Изменить размер шрифта - +

— Как? — выпучил глаза Хайлов. — Отчего?

— В начале восьмого утра прибегла ко мне Чеброва, говорит: «Зашла я к хозяйке, а она, кажется, не дышет». Побежали мы наверх, а она, сердечная, уже умершая. Я зеркало ко рту приставил, а испарений на нем не отпечатлелось. Как мы теперь жить будем? Ааа! — запричитал Капитон.

— Полицию вызвал?

— Как приказывали, ваше высокоблагородие. Все опечатано. Да это еще не все.

Хайлов удивленно поднял брови:

— Как это «не все»? Еще кто-то помер? Капитон с возмущением произнес:

— Чеброва стервой оказалась! Я когда в участок побежал, приказал ей охранять дом. И пуще глаза беречь добро от Беляевых. Они люди хорошие, честные, а проследить даже за честным человеком — это всегда полезно. Возвращаюсь из участка с двумя господами полицейскими, вдруг себе замечаю: из нашей калитки какая-то фигура — шмыг! Мы за ней. Да и куда фигура эта уйдет, если она с тяжеленным мешком, на плечах тащит. Догнали. Господин полицейский, как положено, для начала разговора по морде съездил, чтоб, значит, не бегала. К фонарю подтащили, глянул я, а это…Чеброва. А в мешке полным-полном серебряных ножей, ложек, вилок. Пуда два. Как это сил достало бегать с такой тяжестью?

— Где она?

— Господин частный пристав отвел ее в полицию. Там она под арестом.

— Эй, Тихон, запрягай! — приказал Хайлов своему кучеру.

…Солнце уже подымалось на краю перламутро-чистого неба. В начале третьей декады валил густой снег, но уже второй день стояли тихие денечки с приятным легким морозцем.

В доме Пискуновой была та значительная тишина, которая бывает в присутствии покойника.

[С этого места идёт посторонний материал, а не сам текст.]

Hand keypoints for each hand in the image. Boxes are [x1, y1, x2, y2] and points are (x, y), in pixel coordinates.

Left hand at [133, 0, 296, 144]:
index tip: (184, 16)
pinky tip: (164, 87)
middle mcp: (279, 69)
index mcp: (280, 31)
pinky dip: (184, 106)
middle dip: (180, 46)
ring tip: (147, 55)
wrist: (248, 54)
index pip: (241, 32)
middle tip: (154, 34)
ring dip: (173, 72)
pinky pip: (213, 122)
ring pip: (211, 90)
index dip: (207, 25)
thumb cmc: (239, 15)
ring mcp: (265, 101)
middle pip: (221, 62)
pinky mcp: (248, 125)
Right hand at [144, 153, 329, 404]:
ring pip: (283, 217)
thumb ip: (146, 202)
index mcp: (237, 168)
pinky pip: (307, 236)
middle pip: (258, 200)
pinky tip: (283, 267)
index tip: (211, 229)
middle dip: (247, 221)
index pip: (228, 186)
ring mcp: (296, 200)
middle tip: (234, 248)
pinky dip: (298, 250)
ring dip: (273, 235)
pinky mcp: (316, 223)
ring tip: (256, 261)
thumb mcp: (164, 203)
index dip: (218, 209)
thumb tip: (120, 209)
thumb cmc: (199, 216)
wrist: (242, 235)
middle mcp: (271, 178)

Хайлов увидал тетушку, лежавшую на своей постели, глубоко ушедшую затылком в мягкую перьевую подушку. На глаза забыли наложить пятаки и теперь они с непередаваемым выражением ужаса глядели в потолок. Из уголков рта, скорбно опущенных сниз, бежала пузыристая пена. Но что поразило Хайлова, так это та жалостливо-плаксивая гримаса, которая застыла на челе усопшей.

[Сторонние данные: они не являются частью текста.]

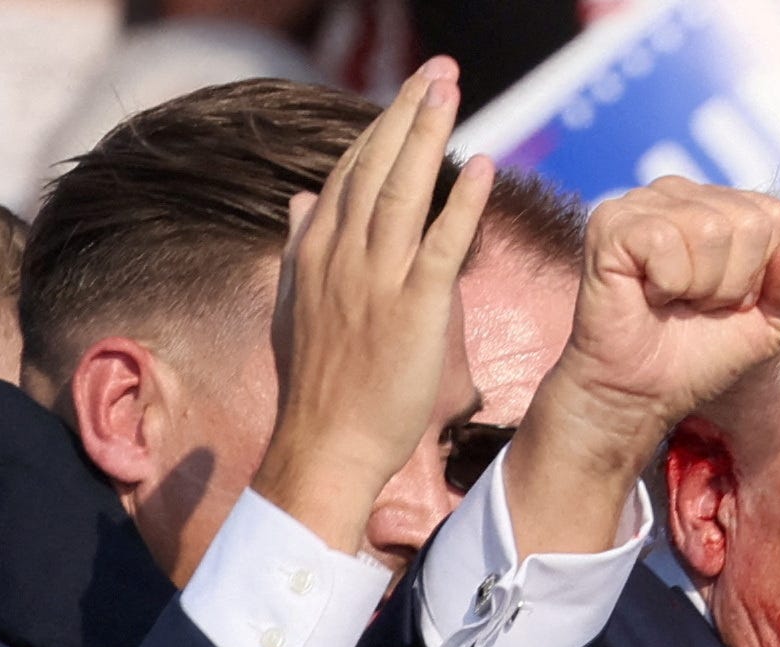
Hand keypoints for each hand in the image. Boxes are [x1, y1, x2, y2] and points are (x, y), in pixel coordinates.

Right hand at [253, 58, 496, 554]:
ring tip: (451, 89)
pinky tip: (483, 164)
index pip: (350, 173)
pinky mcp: (415, 307)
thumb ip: (301, 248)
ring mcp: (378, 278)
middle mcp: (343, 253)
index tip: (405, 95)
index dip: (379, 130)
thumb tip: (300, 200)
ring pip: (406, 189)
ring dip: (430, 134)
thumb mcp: (297, 306)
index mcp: (317, 251)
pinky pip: (443, 242)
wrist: (326, 444)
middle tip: (437, 69)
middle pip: (377, 165)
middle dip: (407, 112)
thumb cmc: (321, 387)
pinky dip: (464, 201)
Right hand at [508, 179, 779, 560]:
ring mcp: (634, 208)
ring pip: (717, 228)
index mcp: (706, 209)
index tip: (723, 310)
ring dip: (706, 287)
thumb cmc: (687, 367)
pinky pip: (671, 239)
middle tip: (694, 315)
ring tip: (670, 309)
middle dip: (737, 283)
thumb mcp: (758, 331)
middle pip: (753, 219)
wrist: (629, 405)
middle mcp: (669, 196)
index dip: (762, 274)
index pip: (775, 216)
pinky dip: (674, 281)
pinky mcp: (605, 230)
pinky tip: (648, 298)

Появившийся возле покойной доктор Тривус приподнял одеяло, произвел беглый осмотр и через две минуты протянул Хайлову свидетельство о смерти:

«Такая-то, из мещан, 82 лет от роду скончалась вследствие хронической сердечной недостаточности, остановки сердца…»

Возле усопшей уже суетился человечек приличной наружности в длинном сюртуке из хорошего тонкого сукна. Коленчатым аршином человечек, в котором жандарм узнал гробовых дел мастера, измерял покойную — длину и ширину. Записав что-то в крошечный блокнот с медной крышечкой, гробовщик учтиво поклонился Хайлову и сладким голосом тихо промолвил:

— Ежели изволите, сударь, меня помнить, так как я хоронил вашего батюшку позапрошлым летом, мы держим гробовую торговлю и все необходимое к вашим услугам. Вот моя карточка.

Хайлов прочитал:

«Гробовых дел мастер ШУМИЛОВ Илларион Автономович.

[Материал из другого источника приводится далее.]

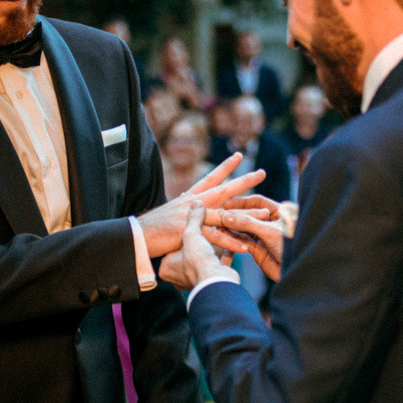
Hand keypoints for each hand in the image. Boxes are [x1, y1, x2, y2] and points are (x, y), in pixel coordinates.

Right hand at [138, 153, 264, 258]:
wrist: (138, 235)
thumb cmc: (154, 227)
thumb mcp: (174, 213)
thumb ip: (189, 210)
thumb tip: (196, 207)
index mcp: (190, 197)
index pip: (211, 177)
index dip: (225, 166)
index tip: (239, 156)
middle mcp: (193, 203)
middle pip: (223, 189)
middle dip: (243, 181)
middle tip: (262, 173)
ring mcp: (192, 217)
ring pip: (224, 214)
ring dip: (246, 214)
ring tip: (264, 214)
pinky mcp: (190, 233)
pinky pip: (215, 239)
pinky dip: (230, 243)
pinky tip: (245, 247)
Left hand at [159, 205, 238, 290]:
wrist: (216, 282)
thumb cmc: (197, 260)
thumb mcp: (192, 234)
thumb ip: (194, 218)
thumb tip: (197, 202)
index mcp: (166, 268)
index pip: (170, 245)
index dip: (178, 231)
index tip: (183, 220)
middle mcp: (179, 275)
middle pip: (189, 250)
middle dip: (198, 239)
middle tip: (201, 225)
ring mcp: (197, 277)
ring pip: (205, 255)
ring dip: (213, 243)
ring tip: (219, 228)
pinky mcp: (212, 277)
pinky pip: (219, 261)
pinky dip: (226, 250)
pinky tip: (232, 239)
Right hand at [215, 206, 285, 281]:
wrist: (295, 271)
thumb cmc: (291, 246)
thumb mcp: (270, 231)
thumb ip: (248, 223)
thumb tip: (226, 216)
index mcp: (279, 212)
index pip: (258, 202)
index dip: (242, 202)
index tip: (227, 203)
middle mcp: (269, 222)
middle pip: (248, 215)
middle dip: (234, 215)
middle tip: (219, 215)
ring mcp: (262, 236)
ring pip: (243, 228)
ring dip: (231, 227)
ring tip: (218, 226)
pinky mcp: (257, 249)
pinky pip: (242, 241)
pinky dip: (233, 239)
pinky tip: (223, 236)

Литейный пр., 50. Обслуживание круглосуточное. Всегда рады!»

— Дело спешное, — продолжил гробовщик, — а у вас скорбь душевная, с чем мы вам сочувствуем с полным пониманием-с! Материалы у нас самые превосходные. Стараемся не выгоды ради, а исключительно по причине сохранения репутации. Хоронить прикажете по первому разряду?

— Ну! — прогудел Хайлов.

— Тогда можем предоставить гроб наилучшего вечного качества с двойной просмолкою и обивкою жестью, чтоб лежать было без сырости. Крыть прикажете венецианским бархатом? Канитель на шнуры и кисти у нас исключительно лондонской работы. Подушки головные и нижние крыты белым атласом. Катафалк обобьем черным дра-де-дамом и шесть канделябров позолоченных к оному.